Von einem vergleichbaren Engagement gegen den Linksextremismus ist indes nicht die Rede, obwohl laut Eigendarstellung „politischer Extremismus“ in jeglicher Form zu den Schwerpunktthemen der Bundeszentrale gehört. Im Gegenteil. Bei ihrem „Kampf gegen Rechts“ beruft sich die staatliche Institution zunehmend auch auf Autoren und freie Mitarbeiter, die ihrerseits beispielsweise für das Antifa-Blatt Der Rechte Rand – Informationen von und für AntifaschistInnen schreiben, das vom Bundesinnenministerium als linksextremistische Publikation bezeichnet wird.
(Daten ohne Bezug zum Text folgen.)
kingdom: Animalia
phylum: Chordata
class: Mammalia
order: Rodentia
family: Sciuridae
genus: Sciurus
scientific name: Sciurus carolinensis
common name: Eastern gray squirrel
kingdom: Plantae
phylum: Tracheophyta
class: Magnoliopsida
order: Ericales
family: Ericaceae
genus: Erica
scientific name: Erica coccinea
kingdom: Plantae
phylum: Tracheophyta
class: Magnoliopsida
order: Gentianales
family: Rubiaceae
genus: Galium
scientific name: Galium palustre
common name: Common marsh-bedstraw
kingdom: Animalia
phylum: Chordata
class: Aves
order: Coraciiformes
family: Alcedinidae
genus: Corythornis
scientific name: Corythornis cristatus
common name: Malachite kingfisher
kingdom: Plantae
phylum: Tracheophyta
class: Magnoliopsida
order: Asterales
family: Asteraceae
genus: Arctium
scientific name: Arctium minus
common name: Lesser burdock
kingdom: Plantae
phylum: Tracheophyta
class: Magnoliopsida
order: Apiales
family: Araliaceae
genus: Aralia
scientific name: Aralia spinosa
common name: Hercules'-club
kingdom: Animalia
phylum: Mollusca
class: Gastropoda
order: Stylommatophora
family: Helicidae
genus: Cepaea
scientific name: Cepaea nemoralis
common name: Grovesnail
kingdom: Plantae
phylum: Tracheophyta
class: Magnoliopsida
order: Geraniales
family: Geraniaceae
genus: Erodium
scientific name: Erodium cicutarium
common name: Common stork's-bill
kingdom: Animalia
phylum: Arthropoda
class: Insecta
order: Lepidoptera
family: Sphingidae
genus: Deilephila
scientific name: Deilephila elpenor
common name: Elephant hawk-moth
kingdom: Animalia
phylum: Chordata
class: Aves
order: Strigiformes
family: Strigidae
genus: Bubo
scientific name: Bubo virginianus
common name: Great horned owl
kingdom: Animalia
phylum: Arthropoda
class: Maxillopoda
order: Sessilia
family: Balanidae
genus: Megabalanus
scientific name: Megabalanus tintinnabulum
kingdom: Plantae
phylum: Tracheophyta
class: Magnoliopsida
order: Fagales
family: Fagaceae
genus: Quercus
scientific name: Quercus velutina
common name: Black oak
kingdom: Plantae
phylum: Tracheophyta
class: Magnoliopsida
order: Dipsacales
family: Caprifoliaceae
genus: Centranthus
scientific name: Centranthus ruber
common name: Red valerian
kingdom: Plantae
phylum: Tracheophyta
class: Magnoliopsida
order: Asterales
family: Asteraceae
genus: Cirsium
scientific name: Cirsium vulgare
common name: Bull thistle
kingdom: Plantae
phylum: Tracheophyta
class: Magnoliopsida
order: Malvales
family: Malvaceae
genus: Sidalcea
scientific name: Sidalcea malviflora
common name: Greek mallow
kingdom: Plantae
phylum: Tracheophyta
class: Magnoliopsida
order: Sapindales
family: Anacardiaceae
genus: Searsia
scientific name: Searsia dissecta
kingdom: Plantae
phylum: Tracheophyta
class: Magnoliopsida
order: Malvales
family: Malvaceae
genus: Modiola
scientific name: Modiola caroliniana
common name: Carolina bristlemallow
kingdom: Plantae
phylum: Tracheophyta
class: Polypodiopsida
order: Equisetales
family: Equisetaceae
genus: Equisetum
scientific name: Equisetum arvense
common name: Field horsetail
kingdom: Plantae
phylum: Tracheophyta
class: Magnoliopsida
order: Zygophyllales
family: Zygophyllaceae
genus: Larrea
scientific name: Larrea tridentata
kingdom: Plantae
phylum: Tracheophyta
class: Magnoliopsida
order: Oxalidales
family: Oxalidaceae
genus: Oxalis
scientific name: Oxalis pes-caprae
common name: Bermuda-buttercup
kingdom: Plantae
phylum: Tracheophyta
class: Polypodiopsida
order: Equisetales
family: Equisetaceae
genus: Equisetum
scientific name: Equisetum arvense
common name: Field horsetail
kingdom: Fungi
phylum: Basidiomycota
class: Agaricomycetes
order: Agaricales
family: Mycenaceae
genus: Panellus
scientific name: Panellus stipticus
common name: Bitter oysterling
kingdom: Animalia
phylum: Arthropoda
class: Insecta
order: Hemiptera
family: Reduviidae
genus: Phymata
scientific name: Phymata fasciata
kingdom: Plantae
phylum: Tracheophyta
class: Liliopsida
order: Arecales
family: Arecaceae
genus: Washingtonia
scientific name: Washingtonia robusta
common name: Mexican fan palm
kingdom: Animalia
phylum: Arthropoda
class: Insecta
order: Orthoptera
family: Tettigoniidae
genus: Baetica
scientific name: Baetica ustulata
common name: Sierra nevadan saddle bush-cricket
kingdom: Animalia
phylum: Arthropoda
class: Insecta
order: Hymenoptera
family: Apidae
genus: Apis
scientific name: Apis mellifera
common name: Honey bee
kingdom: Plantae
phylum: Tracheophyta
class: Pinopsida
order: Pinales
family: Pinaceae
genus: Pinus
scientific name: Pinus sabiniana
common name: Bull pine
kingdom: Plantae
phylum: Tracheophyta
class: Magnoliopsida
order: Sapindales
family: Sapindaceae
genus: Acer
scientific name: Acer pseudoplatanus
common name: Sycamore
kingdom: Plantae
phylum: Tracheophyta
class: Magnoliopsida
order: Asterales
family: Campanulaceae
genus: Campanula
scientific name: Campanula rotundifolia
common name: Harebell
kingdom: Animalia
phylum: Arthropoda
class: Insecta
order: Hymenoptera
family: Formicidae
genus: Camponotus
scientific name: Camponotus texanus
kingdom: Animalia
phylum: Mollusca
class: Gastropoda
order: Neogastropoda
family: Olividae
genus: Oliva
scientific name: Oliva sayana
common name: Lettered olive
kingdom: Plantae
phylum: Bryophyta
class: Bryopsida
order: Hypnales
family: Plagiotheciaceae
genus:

CDU-Bundstagabgeordnete Köhler interveniert

Auf ihren Literaturseiten empfiehlt die BpB etwa das „Handbuch deutscher Rechtsextremismus“, zu dem Eduard Lintner (SPD) 1998 im Bundestag feststellte: „Eine größere Zahl der Autoren des Sammelbandes ‘Handbuch deutscher Rechtsextremismus’ ist im Zusammenhang mit linksextremistischen Bestrebungen bekannt geworden.“ Darunter seien neben Mitgliedern der DKP auch „Personen der autonomen/antiimperialistischen Szene sowie ständige Autoren in linksextremistischen bzw. linksextremistisch gesteuerten Publikationen“. Bereits im vergangenen Jahr beklagte die Bundestagsabgeordnete Kristina Köhler (CDU) in einem Schreiben, das der JUNGE FREIHEIT vorliegt, die BpB habe „in der Tat wiederholt die Äquidistanz zu extremistischen Gruppierungen vermissen lassen“. Köhler, die dem Kuratorium der Bundeszentrale angehört, verwies dabei auf Beiträge in Online-Dossiers, die nach Beanstandungen entfernt worden sind. Dazu zählte auch ein die gewaltbereite „Antifa“ verharmlosender Artikel von Holger Kulick, dem Redaktionsleiter der Internetseite „Mut gegen rechte Gewalt“. Doch die Zusammenarbeit wurde offenbar nicht vollständig eingestellt: Das am 24. August erschienene und von Kulick mitherausgegebene „Buch gegen Nazis“ entstand in Kooperation mit der Bundeszentrale.

Auch bei dem von der BpB geförderten jugendschutz.net ist diese einseitige Ausrichtung zu beobachten. So wird hier eine Beschwerde-„Hotline“ angeboten, bei der „illegale, jugendgefährdende oder entwicklungsgefährdende“ Inhalte gemeldet werden können. Das Internetformular weist unter der Rubrik „Art der Beschwerde“ folgende Punkte auf: „Anfrage, Kinderpornographie, Pornographie, Rechtsextremismus, Sonstiges“.